=== Begin Enclosure ===

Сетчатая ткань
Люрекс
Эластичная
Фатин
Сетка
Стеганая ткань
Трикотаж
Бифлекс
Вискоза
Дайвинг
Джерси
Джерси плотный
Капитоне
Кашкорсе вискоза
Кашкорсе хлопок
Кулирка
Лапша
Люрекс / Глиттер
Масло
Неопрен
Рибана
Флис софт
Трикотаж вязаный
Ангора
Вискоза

=== End Enclosure ===

▸ WHAT YOU SHOULD DO: Give back each record, exactly as it reads.

▸ EXERCISE RESULT:
Сетчатая ткань
Люрекс
Эластичная
Фатин
Сетка
Стеганая ткань
Трикотаж
Бифлекс
Вискоза
Дайвинг
Джерси
Джерси плотный
Капитоне
Кашкорсе вискоза
Кашкорсе хлопок
Кулирка
Лапша
Люрекс / Глиттер
Масло
Неопрен
Рибана
Флис софт
Трикотаж вязаный
Ангора
Вискоза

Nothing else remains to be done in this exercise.